A VLM Built for Fine-Tuning
Most vision-language models are released with zero-shot capability as the headline feature. PaliGemma takes a different stance: it is designed as a transfer learning base. Google trained it to be fine-tuned on specific vision tasks rather than to be a general-purpose assistant out of the box. This design choice shapes everything about how you should use it.
Architecture: SigLIP + Gemma 2B
PaliGemma has two components:
- SigLIP vision encoder — processes images at 224×224 (or 448×448 in the larger variant), producing 256 visual tokens via sigmoid loss contrastive pretraining (more stable than CLIP's softmax)
- Gemma 2B language model — takes the visual tokens concatenated with text tokens and generates output autoregressively
Total parameter count is approximately 3B, making it practical on a single A100 or even high-end consumer GPUs with quantization.

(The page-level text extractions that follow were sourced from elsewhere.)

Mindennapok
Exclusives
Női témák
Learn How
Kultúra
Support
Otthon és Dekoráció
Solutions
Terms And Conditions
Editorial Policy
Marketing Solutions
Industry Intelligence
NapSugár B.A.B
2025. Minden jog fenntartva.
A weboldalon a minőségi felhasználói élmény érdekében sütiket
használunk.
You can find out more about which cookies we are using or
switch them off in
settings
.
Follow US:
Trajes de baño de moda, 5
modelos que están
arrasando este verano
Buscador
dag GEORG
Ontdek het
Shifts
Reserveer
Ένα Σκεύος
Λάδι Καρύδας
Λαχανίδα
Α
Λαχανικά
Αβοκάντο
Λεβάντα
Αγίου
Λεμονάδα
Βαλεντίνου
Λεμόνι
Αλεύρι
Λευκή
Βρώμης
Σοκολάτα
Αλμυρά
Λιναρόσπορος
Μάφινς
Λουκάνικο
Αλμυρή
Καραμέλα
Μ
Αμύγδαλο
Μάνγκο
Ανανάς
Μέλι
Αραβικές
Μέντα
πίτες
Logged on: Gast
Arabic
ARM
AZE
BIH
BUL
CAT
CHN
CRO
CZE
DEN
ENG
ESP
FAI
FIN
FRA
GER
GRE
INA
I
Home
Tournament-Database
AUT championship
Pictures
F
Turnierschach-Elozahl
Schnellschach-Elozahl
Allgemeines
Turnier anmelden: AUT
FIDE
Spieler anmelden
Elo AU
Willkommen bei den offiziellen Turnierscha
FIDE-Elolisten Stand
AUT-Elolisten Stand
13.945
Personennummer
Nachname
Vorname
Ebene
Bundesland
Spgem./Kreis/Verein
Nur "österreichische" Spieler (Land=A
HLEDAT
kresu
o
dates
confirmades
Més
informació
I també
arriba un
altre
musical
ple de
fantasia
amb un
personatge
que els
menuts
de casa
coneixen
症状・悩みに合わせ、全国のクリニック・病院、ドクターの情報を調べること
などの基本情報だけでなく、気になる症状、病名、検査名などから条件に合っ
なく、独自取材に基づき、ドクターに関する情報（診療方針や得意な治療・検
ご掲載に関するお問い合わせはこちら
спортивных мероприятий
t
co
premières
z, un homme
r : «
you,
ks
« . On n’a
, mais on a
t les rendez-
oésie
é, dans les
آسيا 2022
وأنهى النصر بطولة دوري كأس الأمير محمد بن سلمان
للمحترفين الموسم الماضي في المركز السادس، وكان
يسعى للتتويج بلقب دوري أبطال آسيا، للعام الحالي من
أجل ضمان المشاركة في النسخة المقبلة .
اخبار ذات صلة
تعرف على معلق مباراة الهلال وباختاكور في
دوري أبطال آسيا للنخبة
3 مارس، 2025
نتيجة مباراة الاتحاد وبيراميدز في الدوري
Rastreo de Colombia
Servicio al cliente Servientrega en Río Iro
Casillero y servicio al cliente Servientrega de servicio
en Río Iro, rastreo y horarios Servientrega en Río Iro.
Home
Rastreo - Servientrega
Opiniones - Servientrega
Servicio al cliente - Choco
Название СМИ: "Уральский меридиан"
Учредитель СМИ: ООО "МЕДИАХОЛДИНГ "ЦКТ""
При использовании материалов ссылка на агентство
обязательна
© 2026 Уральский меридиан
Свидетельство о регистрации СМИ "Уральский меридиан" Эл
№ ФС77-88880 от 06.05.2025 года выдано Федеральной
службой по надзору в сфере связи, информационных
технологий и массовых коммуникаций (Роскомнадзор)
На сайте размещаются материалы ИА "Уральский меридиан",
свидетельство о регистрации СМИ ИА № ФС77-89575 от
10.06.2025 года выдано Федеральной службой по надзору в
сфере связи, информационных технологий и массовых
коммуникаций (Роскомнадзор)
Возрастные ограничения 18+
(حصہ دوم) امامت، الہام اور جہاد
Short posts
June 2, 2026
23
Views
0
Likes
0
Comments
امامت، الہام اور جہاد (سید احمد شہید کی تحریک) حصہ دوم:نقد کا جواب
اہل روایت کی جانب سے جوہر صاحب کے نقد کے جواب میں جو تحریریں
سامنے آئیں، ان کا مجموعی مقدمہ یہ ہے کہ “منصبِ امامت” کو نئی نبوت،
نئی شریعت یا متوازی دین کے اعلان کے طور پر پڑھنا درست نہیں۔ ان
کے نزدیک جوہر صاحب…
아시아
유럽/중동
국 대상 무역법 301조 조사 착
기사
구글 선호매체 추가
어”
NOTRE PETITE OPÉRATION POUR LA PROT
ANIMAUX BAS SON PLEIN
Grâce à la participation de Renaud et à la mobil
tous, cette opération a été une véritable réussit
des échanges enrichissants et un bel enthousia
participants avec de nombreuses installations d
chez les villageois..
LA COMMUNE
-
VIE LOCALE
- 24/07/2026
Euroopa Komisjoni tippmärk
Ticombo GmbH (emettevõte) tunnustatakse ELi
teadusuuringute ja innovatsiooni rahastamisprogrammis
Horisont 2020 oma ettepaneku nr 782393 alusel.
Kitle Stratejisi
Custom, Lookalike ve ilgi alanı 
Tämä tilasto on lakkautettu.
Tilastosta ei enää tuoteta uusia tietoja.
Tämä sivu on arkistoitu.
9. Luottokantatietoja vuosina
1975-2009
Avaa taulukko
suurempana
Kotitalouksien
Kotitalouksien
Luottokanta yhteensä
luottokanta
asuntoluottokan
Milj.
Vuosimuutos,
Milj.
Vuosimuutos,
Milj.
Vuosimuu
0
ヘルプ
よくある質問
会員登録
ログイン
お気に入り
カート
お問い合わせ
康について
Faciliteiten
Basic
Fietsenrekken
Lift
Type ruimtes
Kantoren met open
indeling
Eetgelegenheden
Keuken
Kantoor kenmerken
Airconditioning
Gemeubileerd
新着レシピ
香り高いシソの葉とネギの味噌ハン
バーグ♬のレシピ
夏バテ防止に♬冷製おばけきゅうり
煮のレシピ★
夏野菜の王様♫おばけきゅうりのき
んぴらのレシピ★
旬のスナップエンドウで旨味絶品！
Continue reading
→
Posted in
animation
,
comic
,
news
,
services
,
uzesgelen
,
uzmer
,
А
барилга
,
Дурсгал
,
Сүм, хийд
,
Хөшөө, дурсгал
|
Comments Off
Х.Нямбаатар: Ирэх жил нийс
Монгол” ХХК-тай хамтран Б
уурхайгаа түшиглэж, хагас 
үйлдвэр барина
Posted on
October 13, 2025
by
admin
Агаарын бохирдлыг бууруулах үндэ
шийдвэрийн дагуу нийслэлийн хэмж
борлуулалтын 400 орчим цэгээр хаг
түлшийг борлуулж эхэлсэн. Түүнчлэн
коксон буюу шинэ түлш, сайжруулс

What Fine-Tuning Tasks Look Like
PaliGemma was pretrained on a mixture of tasks using a unified text format. Fine-tuning for a new task follows the same pattern:
from transformers import PaliGemmaForConditionalGeneration, PaliGemmaProcessor
from PIL import Image
import torch
model_id = "google/paligemma-3b-pt-224"
processor = PaliGemmaProcessor.from_pretrained(model_id)
model = PaliGemmaForConditionalGeneration.from_pretrained(
model_id, torch_dtype=torch.bfloat16, device_map="auto"
)
image = Image.open("chart.png")
prompt = "caption en" # or "answer en What is the trend shown?"
inputs = processor(text=prompt, images=image, return_tensors="pt").to(model.device)
with torch.inference_mode():
output = model.generate(**inputs, max_new_tokens=100)
print(processor.decode(output[0], skip_special_tokens=True))
Supported Fine-Tuning Tasks
PaliGemma's pretraining covered: image captioning, visual question answering, object detection (outputs bounding box coordinates in text), image segmentation (outputs segmentation tokens), OCR, and chart understanding. Fine-tuning on custom datasets for any of these tasks is straightforward because the model already has the relevant capabilities — you are adapting rather than teaching from scratch.
PaliGemma 2: The Updated Backbone
PaliGemma 2 replaced Gemma 2B with the Gemma 2 backbone and expanded to three sizes: 3B, 10B, and 28B. The 10B variant achieves strong performance on DocVQA (document visual QA) and ChartQA without task-specific engineering, making it the recommended starting point for enterprise document workflows.
When to Use PaliGemma vs GPT-4V
GPT-4V excels at general zero-shot visual reasoning but is expensive, opaque, and rate-limited. PaliGemma is better when you have labeled data for a specific task, need to run inference at scale on your own infrastructure, or require full control over the model weights for compliance reasons. For receipt parsing, form extraction, or domain-specific captioning, a fine-tuned PaliGemma 3B will typically outperform GPT-4V at a fraction of the cost.